With the introduction of video interpreting services, time is saved, money is saved, flexibility is increased and more people with hearing loss are successfully combating the challenge.
I ran across an interesting article on the subject: http://www.hearlink.com.au/industry-news/future-interpreting-services/
Just because it’s “never been more efficient” doesn’t mean it’s the perfect system without loads of room for improvement. Having a choppy connection and a fuzzy screen makes it difficult for the patient to understand everything that is being signed. Although most hospitals rely on it instead of finding better options, like actual interpreters, because “time is saved, money is saved.” Sometimes the extra time and money mean a world of difference. It’s called effort, not settling for inadequacy.
I can commiserate with a patient in distress and more so during unexpected instrumentation failure to comply, due to unexpected or weather conditions.
Technology has been ready to deal with translation and off hands vocal commands for a good decade almost. Hospital workflows are so huge and complex, it has to account for so much and unexpected.
The deft and blind conditions adds to the level of complexity even if Braille, Remote Video assistance implemented during a moment of distress, might not be welcomed.
Who would like to be subjected to added experimentation un-qualified solutions. There is a need for specific, assigned qualified and validated hospital to individually patient owned and connectivity trained solutions.
Hospitals also do not seem to be aware of hearing problems in their aged patients. My 95 year old mother was an example of this. She was hospitalized after a fall, but was held in the ER for 16 hours due to a bed shortage. She has no hearing in one ear and poor hearing even with a hearing aid in the other. After preparing her for an eventual move to another hospital, I left for my home nearer to that hospital. At midnight I received a call saying they had found her a bed in their hospital. When I arrived at 8am, she was sure that she had been kidnapped(because she had not been moved in an ambulance) and was not cooperating with nursing staff. Her hearing aid was not in her ear. As soon as I put it in and explained that they had found her a bed, she relaxed and said, “I guess I should cooperate now?” She was cooperative and following directions as long as I was in the room to direct staff to speak slowly into her good ear. Despite a sign on the wall, staff repeatedly came in the room and started speaking, ignoring the fact that her good ear did not face the door. On her second night she complained of pain in her broken wrist and was so oversedated that she didn’t fully wake up until 3 pm the next day. Sedation is a good way to deal with a patient if you don’t want to spend the extra time making sure they understand what is going on. As our population ages, hospitals are going to have to find ways to deal with aging patients that can’t hear well but also do not use technologies that could help.
This article brought back memories for me from my time as an ER nurse and a triage nurse in the ER. It is so hard to find someone with those skills when there is a need.
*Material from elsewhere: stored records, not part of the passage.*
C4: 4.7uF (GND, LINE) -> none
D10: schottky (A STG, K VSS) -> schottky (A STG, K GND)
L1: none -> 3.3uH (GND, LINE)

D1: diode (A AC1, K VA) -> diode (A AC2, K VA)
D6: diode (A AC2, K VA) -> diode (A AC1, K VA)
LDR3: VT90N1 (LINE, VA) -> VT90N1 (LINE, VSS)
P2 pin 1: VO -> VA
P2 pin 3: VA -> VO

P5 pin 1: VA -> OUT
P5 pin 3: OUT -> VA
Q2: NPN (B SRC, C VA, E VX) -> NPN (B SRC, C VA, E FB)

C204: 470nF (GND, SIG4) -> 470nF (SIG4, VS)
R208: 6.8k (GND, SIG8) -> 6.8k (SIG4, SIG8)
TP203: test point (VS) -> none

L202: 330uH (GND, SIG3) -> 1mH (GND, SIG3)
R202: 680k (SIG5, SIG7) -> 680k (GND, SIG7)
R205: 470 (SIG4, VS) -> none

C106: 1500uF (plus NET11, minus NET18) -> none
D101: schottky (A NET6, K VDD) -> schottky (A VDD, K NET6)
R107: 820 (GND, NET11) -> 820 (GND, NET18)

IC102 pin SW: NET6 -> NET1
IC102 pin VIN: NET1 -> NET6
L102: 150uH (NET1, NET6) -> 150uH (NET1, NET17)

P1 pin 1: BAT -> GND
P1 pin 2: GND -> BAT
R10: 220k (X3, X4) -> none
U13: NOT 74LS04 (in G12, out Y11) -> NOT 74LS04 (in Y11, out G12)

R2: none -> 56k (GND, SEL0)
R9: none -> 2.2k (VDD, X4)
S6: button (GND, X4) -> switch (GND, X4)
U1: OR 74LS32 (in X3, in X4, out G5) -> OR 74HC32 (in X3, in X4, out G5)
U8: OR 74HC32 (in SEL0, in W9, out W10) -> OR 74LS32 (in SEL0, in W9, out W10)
We never denied anyone an translator, but it sometimes took them a very long time to arrive. Rather than wait, we would use a pen and paper, and write things down There has to be a better way, particularly with all of the technology available now. I can’t imagine that ER staff is still struggling with this when we have Skype, Facetime, etc all available and a list of signers to help with this communication.
I understand that many Deaf individuals prefer a face-to-face interpreter but many times, especially in rural areas, it is often impossible to locate someone who is certified and qualified. In that case, remote is really the only option, especially if the Deaf patient is strong in ASL and not English. Notes don’t help if one cannot fully understand them.